» **Görev yönergesi**
Mado hakkındaki metinde "Dünya markası olma hedefiyle" ifadesinden "gelişiniz nasıl oldu?" ifadesine kadar uzanan bölümü harfi harfine kopyalayın.

» **Verilen metin**
Mado Dünya markası olma yolunda emin adımlarla ilerliyor

Dünya markası olma hedefiyle ilerleyen Mado kurumsallaşma yolunda önemli adımlar atıyor. Kurumsal yapılanma hamlelerinden ilkini gerçekleştiren Mado’nun ilk Genel Müdürü Gürol Çıragöz oldu. Şirkette yaşanan değişimi ve yeni planlamayı Mado Genel Müdürü Gürol Çıragöz anlattı.

Gürol Bey ilk olarak sizi tanıyabilir miyiz? Mado ile bir araya gelişiniz nasıl oldu?

1973 doğumluyum. Evliyim, bir kızım var. 1996 yılında ODTÜ Endüstri Mühendisliği bölümünden mezun oldum. İş hayatına bilgi teknolojileri alanında başladım. İlk olarak SAP danışmanı olarak çalıştım. SAP’ın Unilever projesinde ve Türkiye Genel Merkezi’nde görev aldım. Sonra Marks&Spencer’a IT Grubu yöneticisi olarak geçiş yaptım. 6 yıl bu pozisyonda kaldım. Marks&Spencer’ın Ukrayna’da franchising haklarını almasıyla, Ukrayna’ya ülke müdürü olarak atandım. Bilgi işlem müdürü pozisyonundan ülke genel müdürlüğü pozisyonuna geçmek sektörde ya da iş hayatında sık rastlanan bir durum değil. Ukrayna’da sıfırdan bir organizasyon kurduk. Marks & Spencer markasını 13 mağazaya ulaşan bir yapıya taşıdık. Devamında aynı şekilde Ukrayna’da GAP markasını kurduk. Burada da 4 mağazaya ulaştık. Daha sonra FİBA Perakende Grubu’nun bünyesindeki Marks&Spencer, GAP, Banana Republic ve Aeropostale markalarını barındıran Fiba Perakende Operasyondan Sorumlu Genel Müdür Yardımcısı olarak Türkiye’ye döndüm. Yine devamında Marks &Spencer Türkiye Genel Müdürlüğü görevini yaptım. Mado’da göreve başlamadan önce de Koton’da Operasyondan Sorumlu Genel Müdür Yardımcılığı görevini icra ediyordum.

» **Gösterilen veriler**
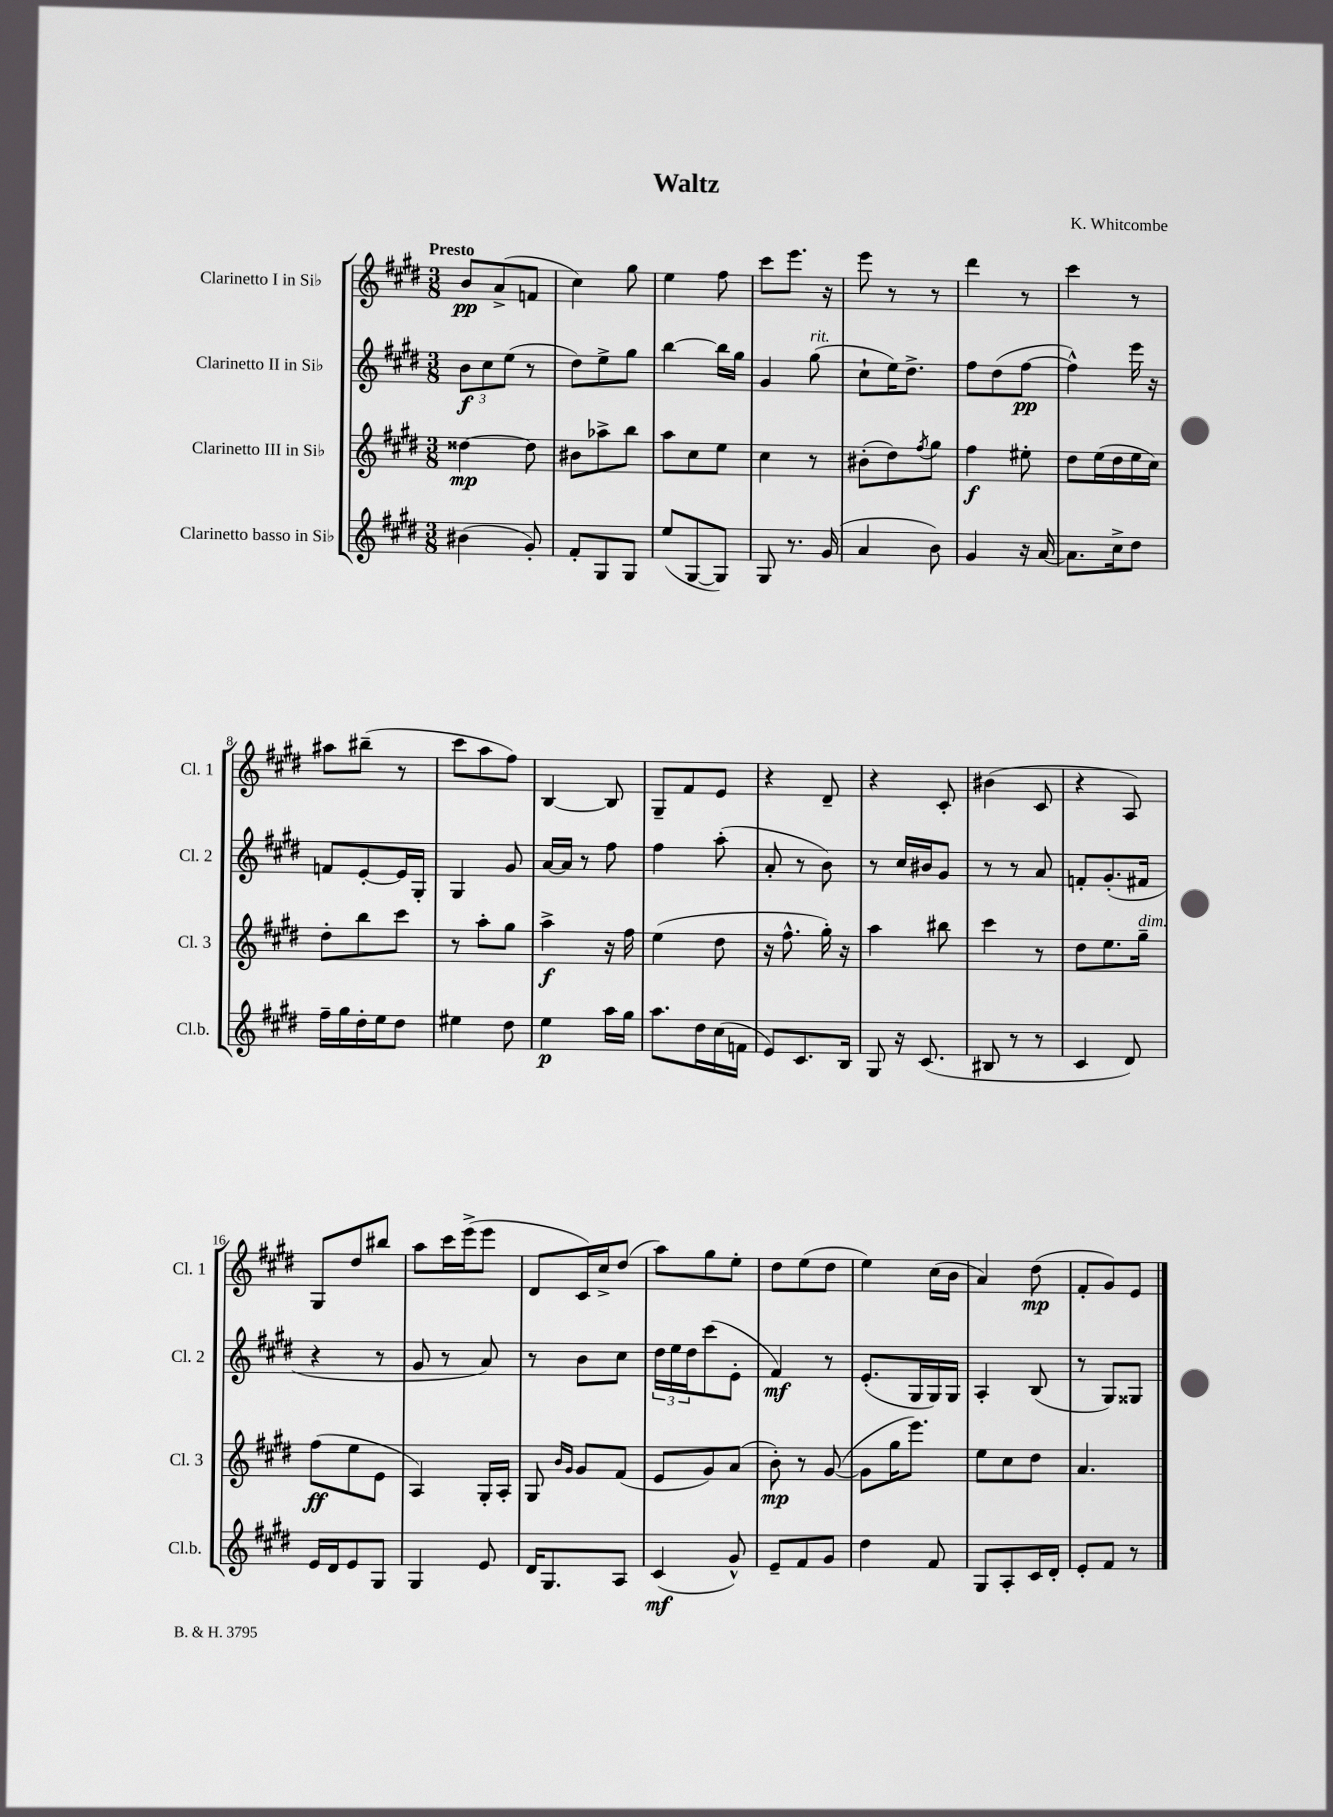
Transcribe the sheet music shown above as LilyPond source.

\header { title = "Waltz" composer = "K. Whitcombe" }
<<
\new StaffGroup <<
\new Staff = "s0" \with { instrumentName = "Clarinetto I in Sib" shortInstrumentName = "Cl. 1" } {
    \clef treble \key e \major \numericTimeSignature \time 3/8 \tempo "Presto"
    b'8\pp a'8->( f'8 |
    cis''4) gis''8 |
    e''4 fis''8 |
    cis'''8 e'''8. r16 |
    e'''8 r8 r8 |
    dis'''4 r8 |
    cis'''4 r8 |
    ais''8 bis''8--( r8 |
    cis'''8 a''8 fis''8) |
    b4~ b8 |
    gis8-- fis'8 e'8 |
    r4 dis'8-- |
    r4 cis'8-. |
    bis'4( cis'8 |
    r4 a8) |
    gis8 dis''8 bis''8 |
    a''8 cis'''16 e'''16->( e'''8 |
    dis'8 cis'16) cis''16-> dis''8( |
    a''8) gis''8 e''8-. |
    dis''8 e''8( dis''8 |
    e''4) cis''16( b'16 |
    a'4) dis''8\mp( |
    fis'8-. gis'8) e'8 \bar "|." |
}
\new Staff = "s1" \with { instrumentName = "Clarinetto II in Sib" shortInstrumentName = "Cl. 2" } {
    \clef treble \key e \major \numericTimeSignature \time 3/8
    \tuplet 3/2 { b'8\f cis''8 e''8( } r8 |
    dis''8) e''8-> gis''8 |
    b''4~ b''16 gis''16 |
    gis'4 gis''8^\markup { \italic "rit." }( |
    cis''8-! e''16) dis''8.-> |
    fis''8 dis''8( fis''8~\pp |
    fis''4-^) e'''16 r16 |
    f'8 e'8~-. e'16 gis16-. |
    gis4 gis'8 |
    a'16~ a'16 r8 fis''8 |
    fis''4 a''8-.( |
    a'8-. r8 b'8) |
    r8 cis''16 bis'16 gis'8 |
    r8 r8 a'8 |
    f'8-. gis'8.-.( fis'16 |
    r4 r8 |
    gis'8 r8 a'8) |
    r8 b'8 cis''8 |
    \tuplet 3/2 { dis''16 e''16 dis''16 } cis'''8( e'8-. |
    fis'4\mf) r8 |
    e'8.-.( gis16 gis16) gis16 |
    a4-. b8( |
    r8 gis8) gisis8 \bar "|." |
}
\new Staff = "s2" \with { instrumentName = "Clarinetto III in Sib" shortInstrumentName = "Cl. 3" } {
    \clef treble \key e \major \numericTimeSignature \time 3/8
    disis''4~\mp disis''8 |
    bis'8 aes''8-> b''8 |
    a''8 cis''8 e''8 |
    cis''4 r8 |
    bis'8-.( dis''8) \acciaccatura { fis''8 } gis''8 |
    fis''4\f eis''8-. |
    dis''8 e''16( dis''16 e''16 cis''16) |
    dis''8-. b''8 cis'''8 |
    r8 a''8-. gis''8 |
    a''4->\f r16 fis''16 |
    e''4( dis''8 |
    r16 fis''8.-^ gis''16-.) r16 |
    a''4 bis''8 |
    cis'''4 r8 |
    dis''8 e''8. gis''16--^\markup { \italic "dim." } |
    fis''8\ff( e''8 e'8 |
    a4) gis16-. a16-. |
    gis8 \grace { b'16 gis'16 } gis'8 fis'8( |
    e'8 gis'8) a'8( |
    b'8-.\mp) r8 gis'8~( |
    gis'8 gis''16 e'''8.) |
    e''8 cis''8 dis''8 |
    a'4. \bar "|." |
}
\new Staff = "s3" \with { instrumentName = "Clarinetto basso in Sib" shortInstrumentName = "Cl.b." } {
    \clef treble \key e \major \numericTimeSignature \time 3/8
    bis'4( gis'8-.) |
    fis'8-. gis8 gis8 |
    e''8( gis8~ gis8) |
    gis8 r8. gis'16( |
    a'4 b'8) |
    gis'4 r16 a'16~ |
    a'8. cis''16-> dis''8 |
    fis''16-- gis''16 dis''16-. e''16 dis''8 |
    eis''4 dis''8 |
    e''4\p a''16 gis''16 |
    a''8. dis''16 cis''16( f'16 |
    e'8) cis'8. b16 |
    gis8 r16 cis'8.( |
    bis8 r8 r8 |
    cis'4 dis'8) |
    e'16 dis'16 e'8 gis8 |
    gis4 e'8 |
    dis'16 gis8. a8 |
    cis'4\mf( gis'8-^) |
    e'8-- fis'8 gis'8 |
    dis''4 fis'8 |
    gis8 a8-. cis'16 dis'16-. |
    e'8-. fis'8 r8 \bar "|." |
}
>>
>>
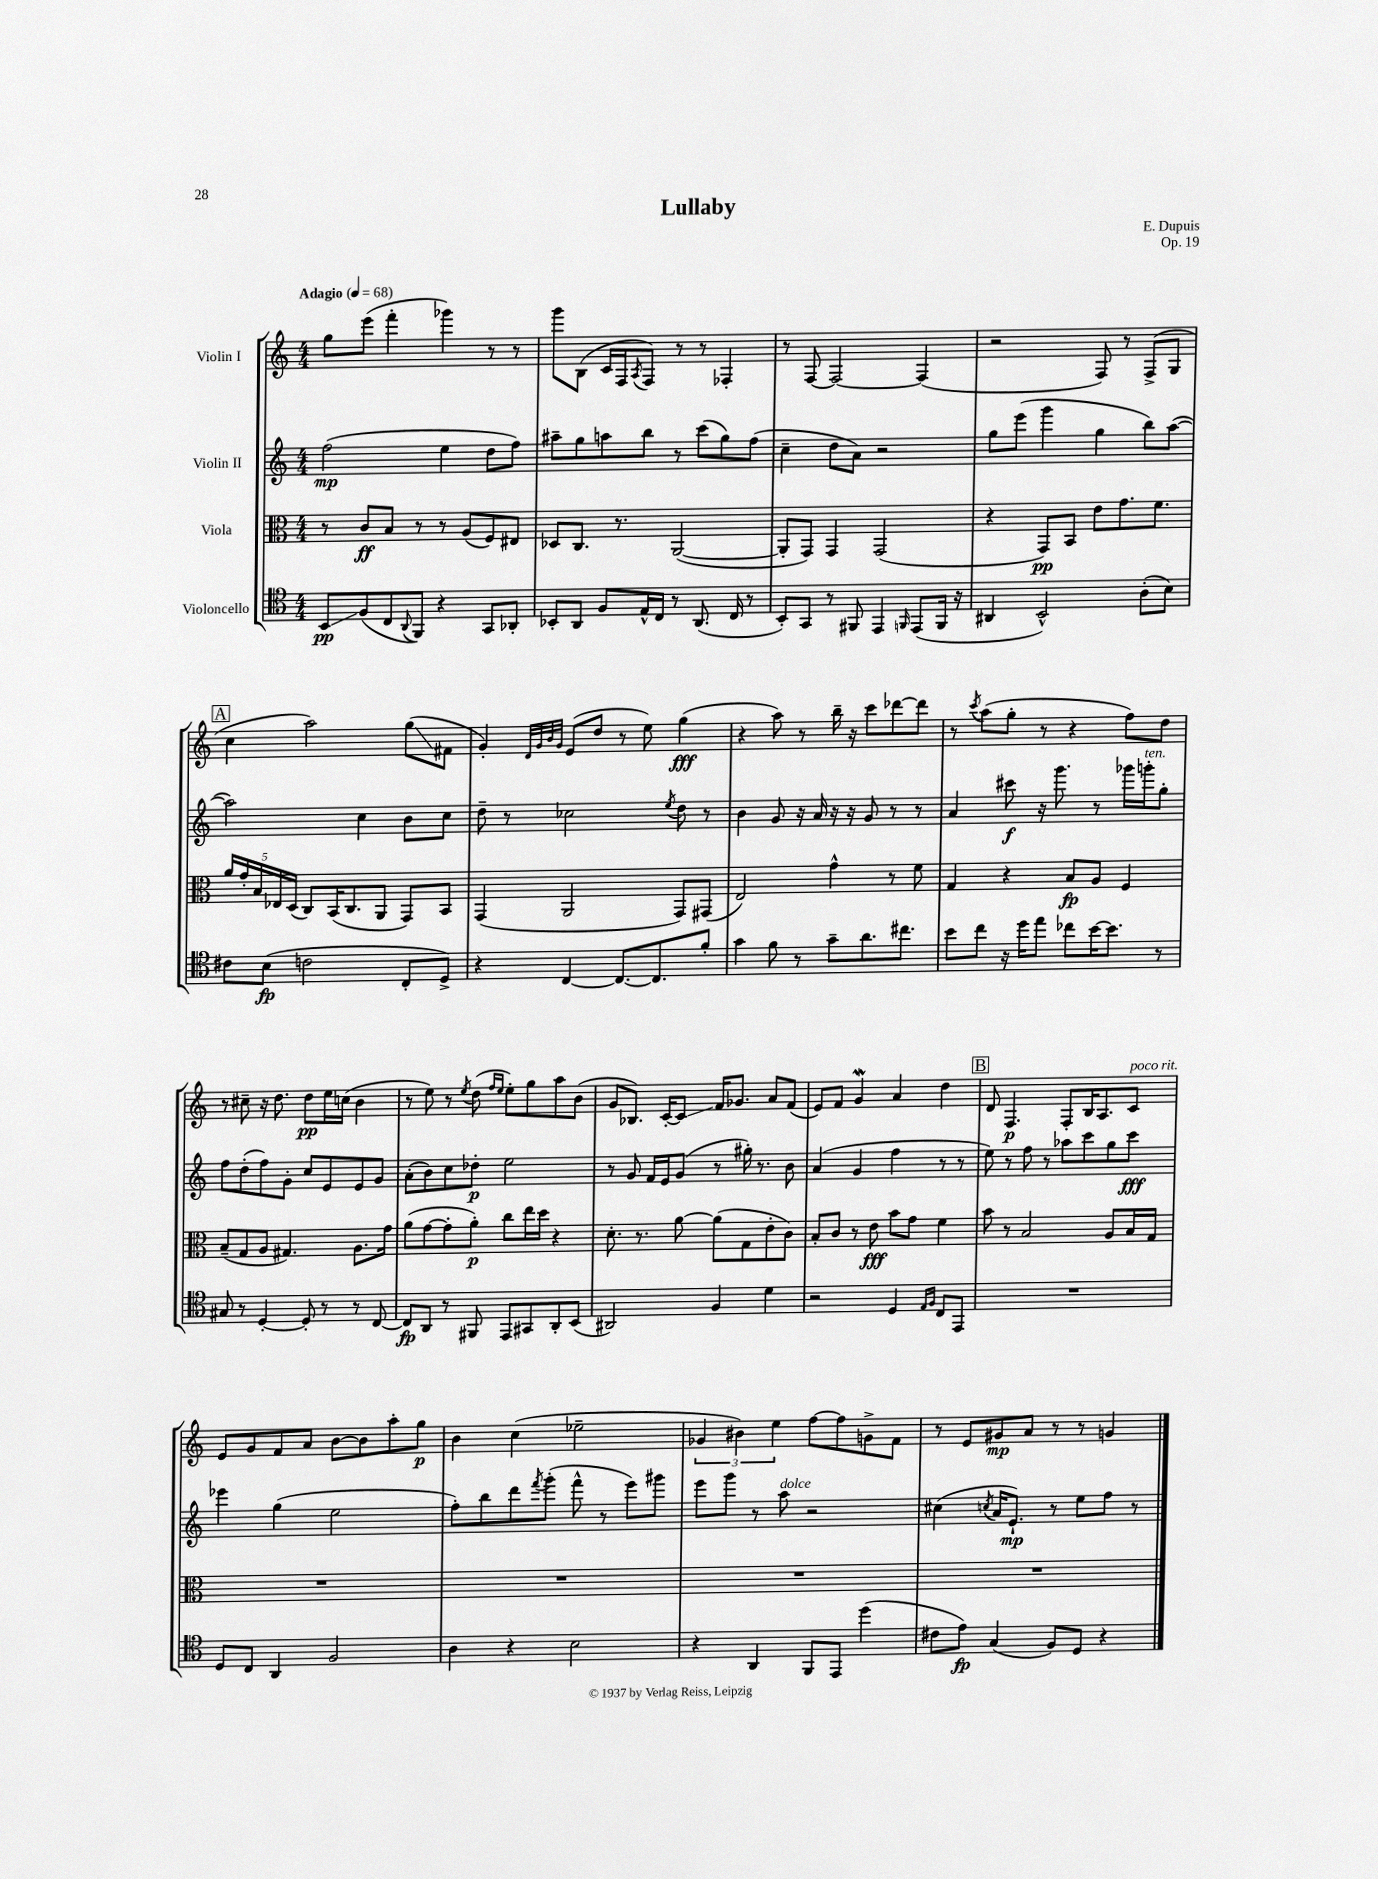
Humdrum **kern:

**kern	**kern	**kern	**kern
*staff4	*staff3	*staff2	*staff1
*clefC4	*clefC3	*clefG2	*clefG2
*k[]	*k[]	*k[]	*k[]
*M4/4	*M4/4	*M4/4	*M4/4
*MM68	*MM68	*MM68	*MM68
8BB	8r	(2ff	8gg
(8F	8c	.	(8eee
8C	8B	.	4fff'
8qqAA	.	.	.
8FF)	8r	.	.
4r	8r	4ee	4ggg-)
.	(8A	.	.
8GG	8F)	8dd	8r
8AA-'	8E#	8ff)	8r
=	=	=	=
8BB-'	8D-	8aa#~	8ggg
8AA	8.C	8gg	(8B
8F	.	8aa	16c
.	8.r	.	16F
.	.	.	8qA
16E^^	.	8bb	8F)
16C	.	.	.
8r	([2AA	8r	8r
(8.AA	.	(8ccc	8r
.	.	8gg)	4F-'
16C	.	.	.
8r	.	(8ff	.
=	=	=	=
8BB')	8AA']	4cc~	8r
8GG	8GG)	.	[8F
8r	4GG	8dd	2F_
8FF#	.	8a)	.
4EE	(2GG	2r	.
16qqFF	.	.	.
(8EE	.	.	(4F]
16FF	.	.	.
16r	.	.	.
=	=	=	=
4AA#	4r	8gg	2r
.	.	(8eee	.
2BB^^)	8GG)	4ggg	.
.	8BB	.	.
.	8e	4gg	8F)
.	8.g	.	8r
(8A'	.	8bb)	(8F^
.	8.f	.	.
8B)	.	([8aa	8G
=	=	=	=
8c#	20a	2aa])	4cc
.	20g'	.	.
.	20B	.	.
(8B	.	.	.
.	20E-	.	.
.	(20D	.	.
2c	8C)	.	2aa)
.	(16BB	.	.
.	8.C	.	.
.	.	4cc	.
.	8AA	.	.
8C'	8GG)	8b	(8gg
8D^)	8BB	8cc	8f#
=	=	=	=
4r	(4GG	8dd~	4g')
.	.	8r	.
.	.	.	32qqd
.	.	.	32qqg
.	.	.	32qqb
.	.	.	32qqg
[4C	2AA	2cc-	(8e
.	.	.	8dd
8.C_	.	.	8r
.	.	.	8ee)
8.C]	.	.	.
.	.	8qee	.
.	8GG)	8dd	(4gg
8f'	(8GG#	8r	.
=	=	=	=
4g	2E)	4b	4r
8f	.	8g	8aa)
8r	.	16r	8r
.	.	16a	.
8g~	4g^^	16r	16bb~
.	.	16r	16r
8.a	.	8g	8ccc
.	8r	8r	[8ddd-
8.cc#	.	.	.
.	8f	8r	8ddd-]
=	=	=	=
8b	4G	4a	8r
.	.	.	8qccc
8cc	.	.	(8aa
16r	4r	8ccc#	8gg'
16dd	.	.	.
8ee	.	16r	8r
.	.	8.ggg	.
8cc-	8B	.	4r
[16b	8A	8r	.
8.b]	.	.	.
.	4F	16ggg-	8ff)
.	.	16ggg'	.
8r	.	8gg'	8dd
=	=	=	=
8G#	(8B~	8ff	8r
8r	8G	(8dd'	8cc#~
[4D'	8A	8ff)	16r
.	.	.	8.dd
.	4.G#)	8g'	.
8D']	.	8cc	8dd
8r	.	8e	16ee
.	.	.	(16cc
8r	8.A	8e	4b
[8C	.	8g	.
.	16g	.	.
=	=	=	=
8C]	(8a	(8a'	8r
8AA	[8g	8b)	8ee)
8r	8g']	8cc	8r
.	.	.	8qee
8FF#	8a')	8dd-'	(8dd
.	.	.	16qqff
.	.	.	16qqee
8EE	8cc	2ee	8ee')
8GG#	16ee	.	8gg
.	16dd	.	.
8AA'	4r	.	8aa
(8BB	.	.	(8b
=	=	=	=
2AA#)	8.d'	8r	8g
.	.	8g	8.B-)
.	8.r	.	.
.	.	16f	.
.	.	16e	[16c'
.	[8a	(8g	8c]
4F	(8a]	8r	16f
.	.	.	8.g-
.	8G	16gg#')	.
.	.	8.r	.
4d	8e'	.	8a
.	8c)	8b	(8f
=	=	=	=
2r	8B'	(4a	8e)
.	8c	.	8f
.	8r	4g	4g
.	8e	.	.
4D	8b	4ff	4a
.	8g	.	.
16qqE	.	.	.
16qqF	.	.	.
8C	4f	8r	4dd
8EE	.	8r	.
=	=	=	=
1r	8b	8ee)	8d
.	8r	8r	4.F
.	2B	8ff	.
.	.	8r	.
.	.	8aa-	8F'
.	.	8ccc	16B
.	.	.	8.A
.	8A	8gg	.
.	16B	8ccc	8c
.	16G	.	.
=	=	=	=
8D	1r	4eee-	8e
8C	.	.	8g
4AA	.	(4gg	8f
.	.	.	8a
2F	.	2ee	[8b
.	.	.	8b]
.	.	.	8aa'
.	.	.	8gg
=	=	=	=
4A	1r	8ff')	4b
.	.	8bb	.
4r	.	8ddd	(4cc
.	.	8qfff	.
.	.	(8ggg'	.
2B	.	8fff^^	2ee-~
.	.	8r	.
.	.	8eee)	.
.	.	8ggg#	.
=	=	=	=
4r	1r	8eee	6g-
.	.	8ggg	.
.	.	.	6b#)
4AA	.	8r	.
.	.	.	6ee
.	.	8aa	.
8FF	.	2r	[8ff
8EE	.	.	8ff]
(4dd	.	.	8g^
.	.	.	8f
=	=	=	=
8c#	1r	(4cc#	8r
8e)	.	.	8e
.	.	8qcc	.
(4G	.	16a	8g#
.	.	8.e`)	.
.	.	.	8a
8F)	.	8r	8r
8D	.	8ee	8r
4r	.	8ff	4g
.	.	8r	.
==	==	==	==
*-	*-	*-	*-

» **Tam yanıt**
Dünya markası olma hedefiyle ilerleyen Mado kurumsallaşma yolunda önemli adımlar atıyor. Kurumsal yapılanma hamlelerinden ilkini gerçekleştiren Mado’nun ilk Genel Müdürü Gürol Çıragöz oldu. Şirkette yaşanan değişimi ve yeni planlamayı Mado Genel Müdürü Gürol Çıragöz anlattı.

Gürol Bey ilk olarak sizi tanıyabilir miyiz? Mado ile bir araya gelişiniz nasıl oldu?